En effet, le 18 septembre dernier, le monde s’est réveillé ébahi par 20 morts et des centaines de blessés causés par des explosions d’appareils de communication appartenant à des membres du Hezbollah au Liban. A Dakar, dans certains magasins spécialisés dans la vente des appareils de communication et électroniques, cette tragédie est passée inaperçue !
Le silence coupable des vendeurs
Le soleil est au zénith à Keur Massar lorsqu’une longue file de voitures se dresse sur l’asphalte. Le vrombissement des moteurs de voitures chauffe l’atmosphère. Des mendiants squattent les artères de la ville. A côté de la station service, un magasin spécialisé dans la vente de smartphones ouvre ses portes aux clients. Ici, la consigne est claire. Hors de question de communiquer sur la dangerosité et surtout l’aspect explosif des engins électroniques qui fait l’actualité au Moyen-Orient. Une jeune dame de teint basané qui assure l’accueil reste ferme. «Ne nous crée surtout pas de problème avec cette histoire. Nous ne pouvons répondre à ce genre de questions», clôt-elle le sujet. Une autre demoiselle pointe la porte du responsable du magasin. Une fois dans le bureau, un homme assis sur sa chaise tient un Coran entre les mains. «Ne perdez pas votre temps ! Je ne peux rien vous dire», coupe-t-il court. Juste à côté, Bara, l’un des vendeurs de portables les plus populaires du marché, se barricade derrière le silence. «Nous commerçants de portables sommes au courant de ce qui se passe au Liban. Je n’ai pas de commentaire. Pourquoi les journalistes ne cherchent que des problèmes ?», raille-t-il.

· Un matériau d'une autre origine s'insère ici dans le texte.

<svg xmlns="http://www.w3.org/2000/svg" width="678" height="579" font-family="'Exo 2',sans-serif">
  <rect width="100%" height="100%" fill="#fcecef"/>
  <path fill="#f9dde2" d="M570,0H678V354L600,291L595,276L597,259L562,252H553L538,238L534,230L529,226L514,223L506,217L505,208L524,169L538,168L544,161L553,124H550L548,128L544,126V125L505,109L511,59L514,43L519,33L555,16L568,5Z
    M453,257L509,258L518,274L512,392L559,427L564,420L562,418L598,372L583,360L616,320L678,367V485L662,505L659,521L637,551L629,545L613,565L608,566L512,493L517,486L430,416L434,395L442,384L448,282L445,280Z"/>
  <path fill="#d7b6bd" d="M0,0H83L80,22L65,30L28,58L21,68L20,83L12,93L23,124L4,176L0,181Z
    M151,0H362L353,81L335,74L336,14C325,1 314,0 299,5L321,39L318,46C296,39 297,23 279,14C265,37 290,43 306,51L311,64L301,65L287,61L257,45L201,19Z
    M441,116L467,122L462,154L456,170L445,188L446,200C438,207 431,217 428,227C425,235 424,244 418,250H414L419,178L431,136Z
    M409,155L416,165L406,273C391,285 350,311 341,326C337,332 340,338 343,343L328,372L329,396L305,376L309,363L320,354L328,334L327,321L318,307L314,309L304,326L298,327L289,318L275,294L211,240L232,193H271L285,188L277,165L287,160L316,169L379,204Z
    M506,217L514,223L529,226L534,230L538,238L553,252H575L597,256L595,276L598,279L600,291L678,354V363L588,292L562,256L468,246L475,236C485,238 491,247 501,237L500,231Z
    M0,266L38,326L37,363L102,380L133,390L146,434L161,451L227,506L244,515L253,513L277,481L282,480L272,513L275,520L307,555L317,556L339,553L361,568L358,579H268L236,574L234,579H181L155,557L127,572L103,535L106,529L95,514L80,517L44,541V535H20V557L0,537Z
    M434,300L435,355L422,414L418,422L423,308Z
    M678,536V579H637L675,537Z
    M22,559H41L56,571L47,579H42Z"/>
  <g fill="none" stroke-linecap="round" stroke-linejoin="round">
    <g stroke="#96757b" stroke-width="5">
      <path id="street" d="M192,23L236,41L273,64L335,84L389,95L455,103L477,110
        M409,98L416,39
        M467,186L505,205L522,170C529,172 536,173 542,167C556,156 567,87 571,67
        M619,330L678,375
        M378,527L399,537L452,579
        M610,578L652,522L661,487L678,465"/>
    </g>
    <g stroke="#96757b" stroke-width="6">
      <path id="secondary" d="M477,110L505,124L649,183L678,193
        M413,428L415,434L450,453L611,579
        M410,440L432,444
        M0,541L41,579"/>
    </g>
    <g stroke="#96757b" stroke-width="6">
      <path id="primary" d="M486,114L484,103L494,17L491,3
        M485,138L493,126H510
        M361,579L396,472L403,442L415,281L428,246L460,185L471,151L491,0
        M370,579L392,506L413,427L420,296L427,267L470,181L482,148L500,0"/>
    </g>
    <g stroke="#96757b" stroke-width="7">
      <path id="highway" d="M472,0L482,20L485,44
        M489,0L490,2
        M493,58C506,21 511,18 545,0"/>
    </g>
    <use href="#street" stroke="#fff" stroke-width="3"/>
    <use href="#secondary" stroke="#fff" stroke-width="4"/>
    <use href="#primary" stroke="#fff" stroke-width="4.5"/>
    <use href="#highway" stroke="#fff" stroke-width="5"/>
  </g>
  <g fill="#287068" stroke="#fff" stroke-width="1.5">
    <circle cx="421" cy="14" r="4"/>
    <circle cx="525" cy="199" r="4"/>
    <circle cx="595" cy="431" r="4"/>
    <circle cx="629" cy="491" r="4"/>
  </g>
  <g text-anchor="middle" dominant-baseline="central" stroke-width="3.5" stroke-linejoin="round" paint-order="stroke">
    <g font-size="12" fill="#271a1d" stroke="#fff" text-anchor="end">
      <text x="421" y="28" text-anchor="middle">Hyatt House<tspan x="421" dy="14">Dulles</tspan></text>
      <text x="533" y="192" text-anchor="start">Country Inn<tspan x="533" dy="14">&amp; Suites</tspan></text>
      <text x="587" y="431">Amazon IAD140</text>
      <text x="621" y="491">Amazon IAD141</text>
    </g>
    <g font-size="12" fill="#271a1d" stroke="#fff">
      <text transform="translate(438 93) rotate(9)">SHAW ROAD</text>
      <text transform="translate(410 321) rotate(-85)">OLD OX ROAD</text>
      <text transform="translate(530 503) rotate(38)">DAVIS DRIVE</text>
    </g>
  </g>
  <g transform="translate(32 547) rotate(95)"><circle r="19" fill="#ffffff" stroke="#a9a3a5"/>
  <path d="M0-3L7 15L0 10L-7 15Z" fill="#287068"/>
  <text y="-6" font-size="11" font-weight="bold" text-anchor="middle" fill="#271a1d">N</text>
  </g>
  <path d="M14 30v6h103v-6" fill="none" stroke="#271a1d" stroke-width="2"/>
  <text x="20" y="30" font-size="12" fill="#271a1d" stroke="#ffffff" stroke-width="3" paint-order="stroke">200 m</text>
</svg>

Par contre, un responsable de marketing d’une marque soutient sous l’anonymat qu’il est temps que les autorités contrôlent le marché des appareils numériques. «Le danger, c’est qu’en Afrique, nous consommons souvent les produits de seconde main ou de bas de gamme. Très souvent, ces produits ont des défauts de fabrication. En ce qui concerne les smartphones, les batteries ne sont pas bonnes. Le danger est palpable», met en garde le spécialiste.
Au marché noir, aucune règle de vente n’est respectée
En dessous de l’autopont de Keur Massar, un véritable marché noir s’est installé. Il est très convoité par les riverains. Ils ne se cachent plus ! Même devant les éléments de la gendarmerie qui assurent la circulation au niveau du rond-point de la station de service, les jeunes vendeurs de portables ne se soucient point de l’inégalité de leur activité commerciale. Ils ont transformé l’espace public en-dessous de l’autopont en un marché noir spécialisé dans la vente de portables. Ici, la loi est simple : pas de facture ni de garantie. Interpellés sur la dangerosité des smartphones, les jeunes commerçants ne sont au courant de rien. «Depuis la nuit des temps, avez-vous vu un appareil exploser ?», renvoie Moussa, muni d’un petit sac à dos. Dans cette ambiance électrique, certains vendeurs prennent place sur les barrières. Une jeune dame est sur le point de marchander un portable. «Je suis consciente de la dangerosité des appareils, surtout ceux de seconde main que nous achetons ici. Mais que faire si nous n’avons pas les moyens de payer un smartphone de 100 000 F CFA? Ici, avec 50 000, vous pouvez avoir un bon portable», justifie la femme de ménage. Cette même hypothèse est soutenue par Guedda Samb. «Ce marché est pour nous les pauvres. Si j’ai les moyens je n’y mettrai jamais les pieds parce que ce n’est pas sûr. Dans ces parages, on peut vous vendre un appareil volé», confirme la jeune dame aux ongles émaillés.